__Exercise__. In the data below, how many lines include the word "numpy"? Give only the number.

__Supplied entries__.
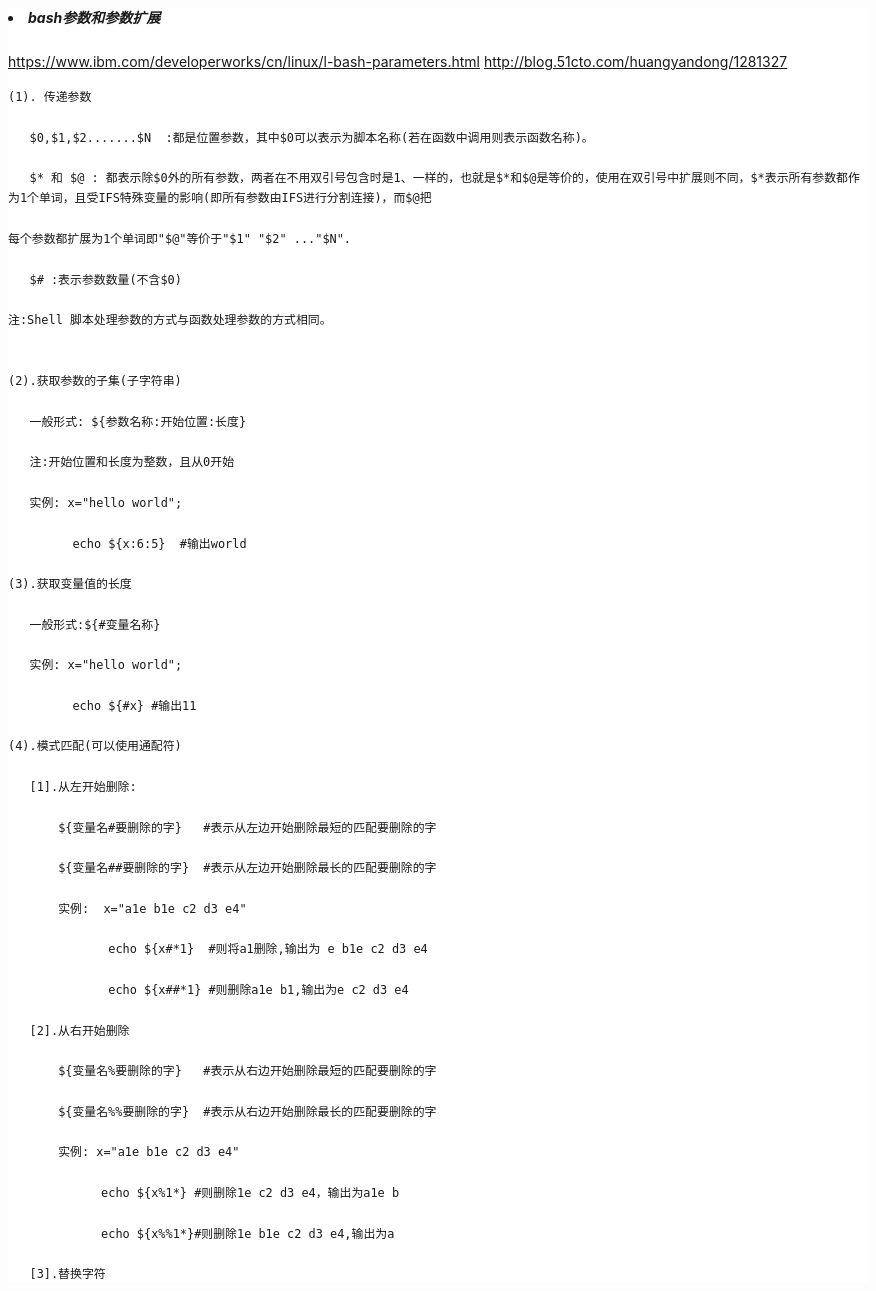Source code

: ##### <li> bash参数和参数扩展
https://www.ibm.com/developerworks/cn/linux/l-bash-parameters.html
http://blog.51cto.com/huangyandong/1281327
```
(1). 传递参数

   $0,$1,$2.......$N  :都是位置参数，其中$0可以表示为脚本名称(若在函数中调用则表示函数名称)。

   $* 和 $@ : 都表示除$0外的所有参数，两者在不用双引号包含时是1、一样的，也就是$*和$@是等价的，使用在双引号中扩展则不同，$*表示所有参数都作为1个单词，且受IFS特殊变量的影响(即所有参数由IFS进行分割连接)，而$@把

每个参数都扩展为1个单词即"$@"等价于"$1" "$2" ..."$N".

   $# :表示参数数量(不含$0)

注:Shell 脚本处理参数的方式与函数处理参数的方式相同。


(2).获取参数的子集(子字符串)

   一般形式: ${参数名称:开始位置:长度}

   注:开始位置和长度为整数，且从0开始

   实例: x="hello world";

         echo ${x:6:5}  #输出world

(3).获取变量值的长度

   一般形式:${#变量名称}

   实例: x="hello world";

         echo ${#x} #输出11

(4).模式匹配(可以使用通配符)

   [1].从左开始删除:

       ${变量名#要删除的字}   #表示从左边开始删除最短的匹配要删除的字

       ${变量名##要删除的字}  #表示从左边开始删除最长的匹配要删除的字

       实例:  x="a1e b1e c2 d3 e4"

              echo ${x#*1}  #则将a1删除,输出为 e b1e c2 d3 e4

              echo ${x##*1} #则删除a1e b1,输出为e c2 d3 e4

   [2].从右开始删除

       ${变量名%要删除的字}   #表示从右边开始删除最短的匹配要删除的字

       ${变量名%%要删除的字}  #表示从右边开始删除最长的匹配要删除的字

       实例: x="a1e b1e c2 d3 e4"

             echo ${x%1*} #则删除1e c2 d3 e4，输出为a1e b

             echo ${x%%1*}#则删除1e b1e c2 d3 e4,输出为a

   [3].替换字符
```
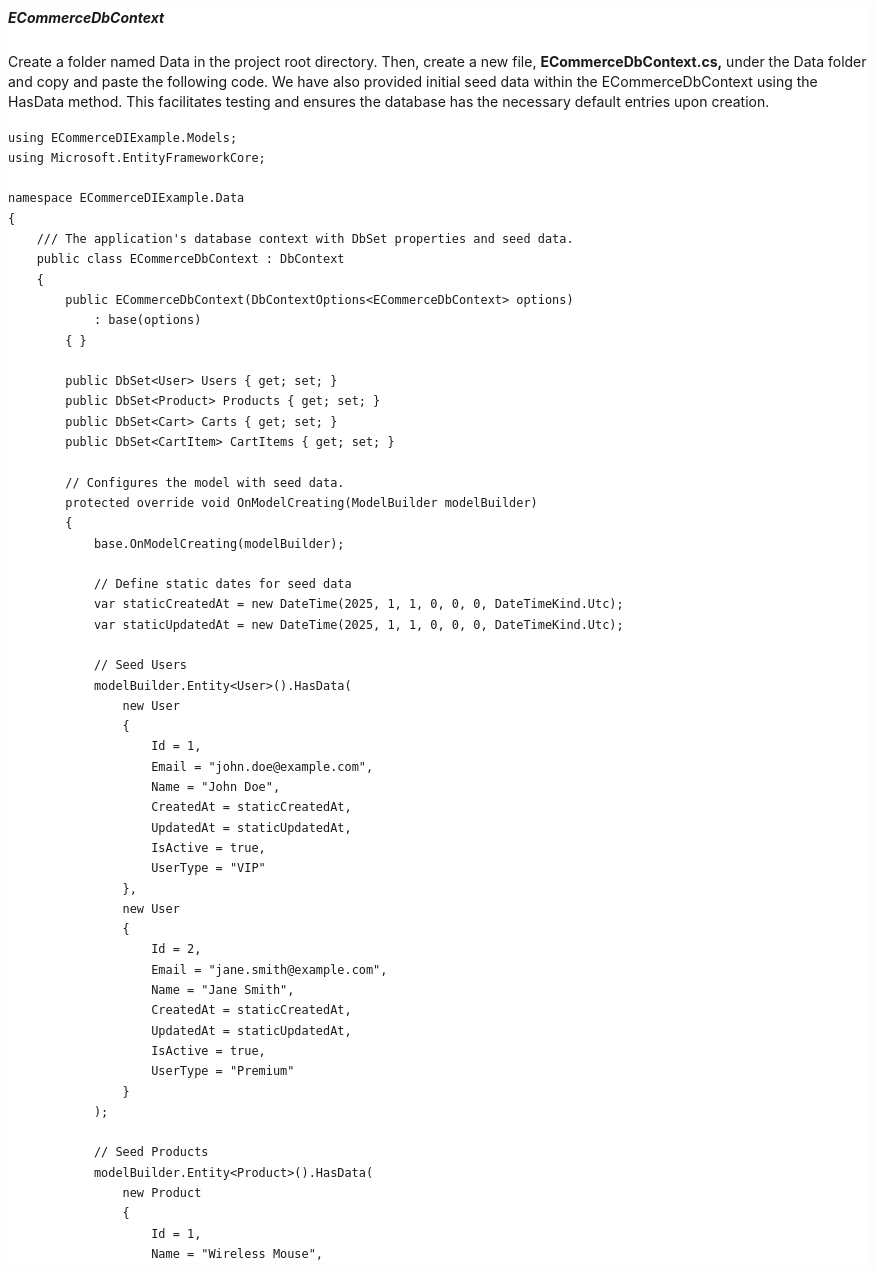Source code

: ##### **ECommerceDbContext**

Create a folder named Data in the project root directory. Then, create a new file, **ECommerceDbContext.cs,** under the Data folder and copy and paste the following code. We have also provided initial seed data within the ECommerceDbContext using the HasData method. This facilitates testing and ensures the database has the necessary default entries upon creation.

```
using ECommerceDIExample.Models;
using Microsoft.EntityFrameworkCore;

namespace ECommerceDIExample.Data
{
    /// The application's database context with DbSet properties and seed data.
    public class ECommerceDbContext : DbContext
    {
        public ECommerceDbContext(DbContextOptions<ECommerceDbContext> options)
            : base(options)
        { }

        public DbSet<User> Users { get; set; }
        public DbSet<Product> Products { get; set; }
        public DbSet<Cart> Carts { get; set; }
        public DbSet<CartItem> CartItems { get; set; }

        // Configures the model with seed data.
        protected override void OnModelCreating(ModelBuilder modelBuilder)
        {
            base.OnModelCreating(modelBuilder);

            // Define static dates for seed data
            var staticCreatedAt = new DateTime(2025, 1, 1, 0, 0, 0, DateTimeKind.Utc);
            var staticUpdatedAt = new DateTime(2025, 1, 1, 0, 0, 0, DateTimeKind.Utc);

            // Seed Users
            modelBuilder.Entity<User>().HasData(
                new User
                {
                    Id = 1,
                    Email = "john.doe@example.com",
                    Name = "John Doe",
                    CreatedAt = staticCreatedAt,
                    UpdatedAt = staticUpdatedAt,
                    IsActive = true,
                    UserType = "VIP"
                },
                new User
                {
                    Id = 2,
                    Email = "jane.smith@example.com",
                    Name = "Jane Smith",
                    CreatedAt = staticCreatedAt,
                    UpdatedAt = staticUpdatedAt,
                    IsActive = true,
                    UserType = "Premium"
                }
            );

            // Seed Products
            modelBuilder.Entity<Product>().HasData(
                new Product
                {
                    Id = 1,
                    Name = "Wireless Mouse",
```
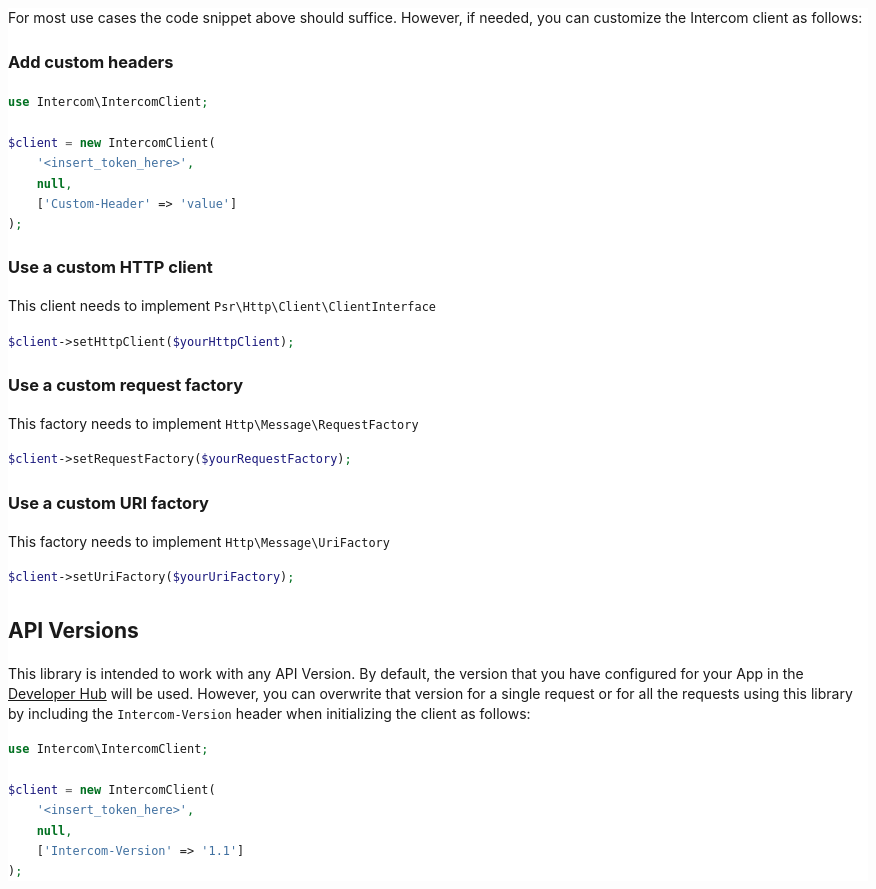For most use cases the code snippet above should suffice. However, if needed, you can customize the Intercom client as follows:

### Add custom headers

```php
use Intercom\IntercomClient;

$client = new IntercomClient(
    '<insert_token_here>',
    null,
    ['Custom-Header' => 'value']
);
```

### Use a custom HTTP client

This client needs to implement `Psr\Http\Client\ClientInterface`

```php
$client->setHttpClient($yourHttpClient);
```

### Use a custom request factory

This factory needs to implement `Http\Message\RequestFactory`

```php
$client->setRequestFactory($yourRequestFactory);
```

### Use a custom URI factory

This factory needs to implement `Http\Message\UriFactory`

```php
$client->setUriFactory($yourUriFactory); 
```

## API Versions

This library is intended to work with any API Version. By default, the version that you have configured for your App in the [Developer Hub](https://developers.intercom.com/) will be used. However, you can overwrite that version for a single request or for all the requests using this library by including the `Intercom-Version` header when initializing the client as follows:

```php
use Intercom\IntercomClient;

$client = new IntercomClient(
    '<insert_token_here>',
    null,
    ['Intercom-Version' => '1.1']
);
```
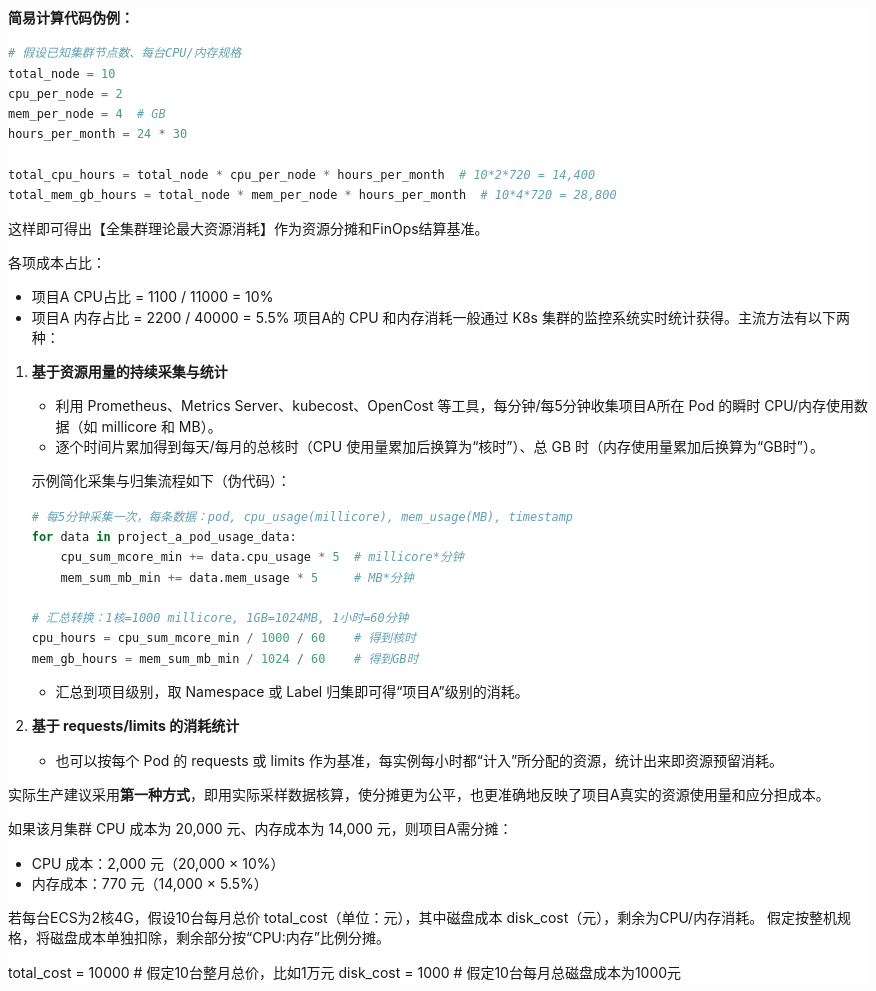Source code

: **简易计算代码伪例：**
```python
# 假设已知集群节点数、每台CPU/内存规格
total_node = 10
cpu_per_node = 2
mem_per_node = 4  # GB
hours_per_month = 24 * 30

total_cpu_hours = total_node * cpu_per_node * hours_per_month  # 10*2*720 = 14,400
total_mem_gb_hours = total_node * mem_per_node * hours_per_month  # 10*4*720 = 28,800
```
这样即可得出【全集群理论最大资源消耗】作为资源分摊和FinOps结算基准。

各项成本占比：
- 项目A CPU占比 = 1100 / 11000 = 10%
- 项目A 内存占比 = 2200 / 40000 = 5.5%
项目A的 CPU 和内存消耗一般通过 K8s 集群的监控系统实时统计获得。主流方法有以下两种：

1. **基于资源用量的持续采集与统计**  
    - 利用 Prometheus、Metrics Server、kubecost、OpenCost 等工具，每分钟/每5分钟收集项目A所在 Pod 的瞬时 CPU/内存使用数据（如 millicore 和 MB）。
    - 逐个时间片累加得到每天/每月的总核时（CPU 使用量累加后换算为“核时”）、总 GB 时（内存使用量累加后换算为“GB时”）。

    示例简化采集与归集流程如下（伪代码）：
    ```python
    # 每5分钟采集一次，每条数据：pod, cpu_usage(millicore), mem_usage(MB), timestamp
    for data in project_a_pod_usage_data:
        cpu_sum_mcore_min += data.cpu_usage * 5  # millicore*分钟
        mem_sum_mb_min += data.mem_usage * 5     # MB*分钟

    # 汇总转换：1核=1000 millicore, 1GB=1024MB, 1小时=60分钟
    cpu_hours = cpu_sum_mcore_min / 1000 / 60    # 得到核时
    mem_gb_hours = mem_sum_mb_min / 1024 / 60    # 得到GB时
    ```
    - 汇总到项目级别，取 Namespace 或 Label 归集即可得“项目A”级别的消耗。

2. **基于 requests/limits 的消耗统计**  
    - 也可以按每个 Pod 的 requests 或 limits 作为基准，每实例每小时都“计入”所分配的资源，统计出来即资源预留消耗。

实际生产建议采用**第一种方式**，即用实际采样数据核算，使分摊更为公平，也更准确地反映了项目A真实的资源使用量和应分担成本。


如果该月集群 CPU 成本为 20,000 元、内存成本为 14,000 元，则项目A需分摊：
- CPU 成本：2,000 元（20,000 × 10%）
- 内存成本：770 元（14,000 × 5.5%）

若每台ECS为2核4G，假设10台每月总价 total_cost（单位：元），其中磁盘成本 disk_cost（元），剩余为CPU/内存消耗。
假定按整机规格，将磁盘成本单独扣除，剩余部分按“CPU:内存”比例分摊。

total_cost = 10000       # 假定10台整月总价，比如1万元
disk_cost = 1000         # 假定10台每月总磁盘成本为1000元
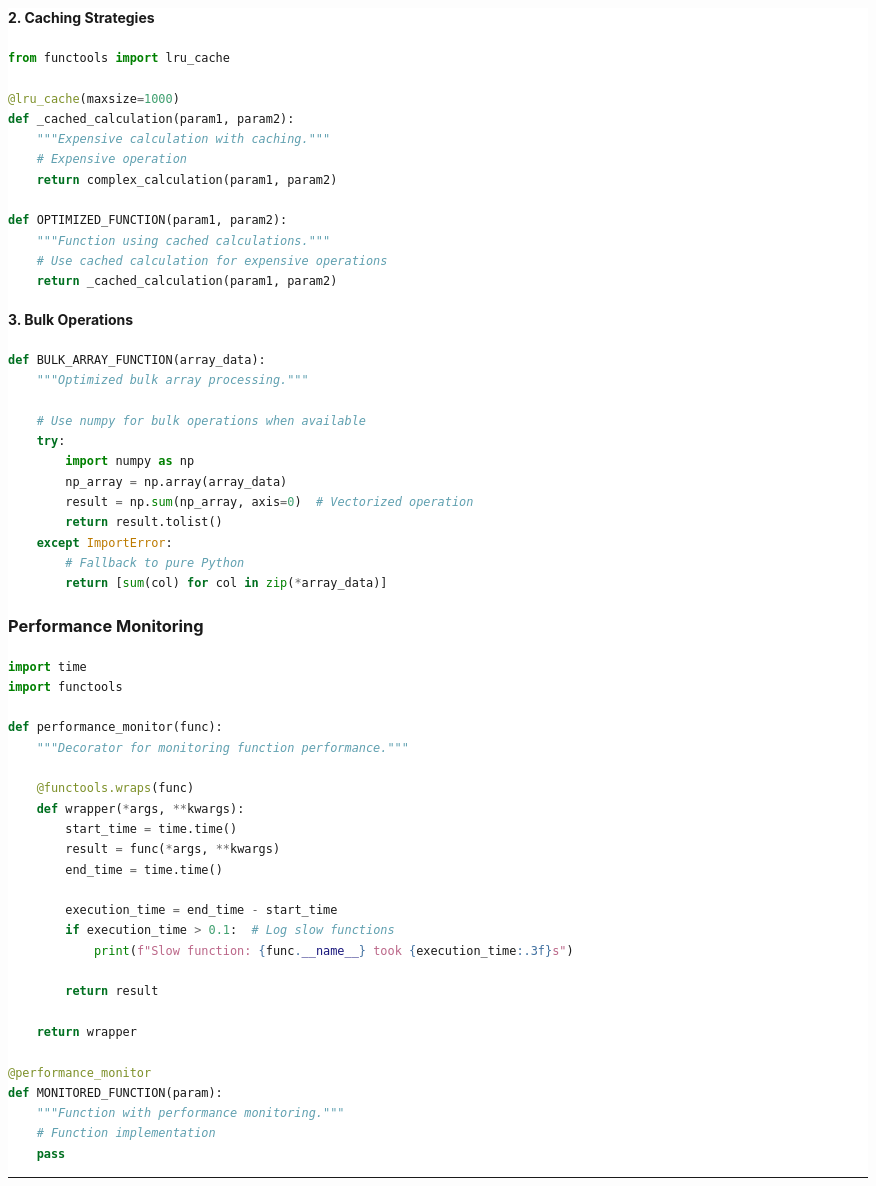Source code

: #### 2. Caching Strategies
```python
from functools import lru_cache

@lru_cache(maxsize=1000)
def _cached_calculation(param1, param2):
    """Expensive calculation with caching."""
    # Expensive operation
    return complex_calculation(param1, param2)

def OPTIMIZED_FUNCTION(param1, param2):
    """Function using cached calculations."""
    # Use cached calculation for expensive operations
    return _cached_calculation(param1, param2)
```

#### 3. Bulk Operations
```python
def BULK_ARRAY_FUNCTION(array_data):
    """Optimized bulk array processing."""
    
    # Use numpy for bulk operations when available
    try:
        import numpy as np
        np_array = np.array(array_data)
        result = np.sum(np_array, axis=0)  # Vectorized operation
        return result.tolist()
    except ImportError:
        # Fallback to pure Python
        return [sum(col) for col in zip(*array_data)]
```

### Performance Monitoring

```python
import time
import functools

def performance_monitor(func):
    """Decorator for monitoring function performance."""
    
    @functools.wraps(func)
    def wrapper(*args, **kwargs):
        start_time = time.time()
        result = func(*args, **kwargs)
        end_time = time.time()
        
        execution_time = end_time - start_time
        if execution_time > 0.1:  # Log slow functions
            print(f"Slow function: {func.__name__} took {execution_time:.3f}s")
        
        return result
    
    return wrapper

@performance_monitor
def MONITORED_FUNCTION(param):
    """Function with performance monitoring."""
    # Function implementation
    pass
```

---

__Expected answer__. 2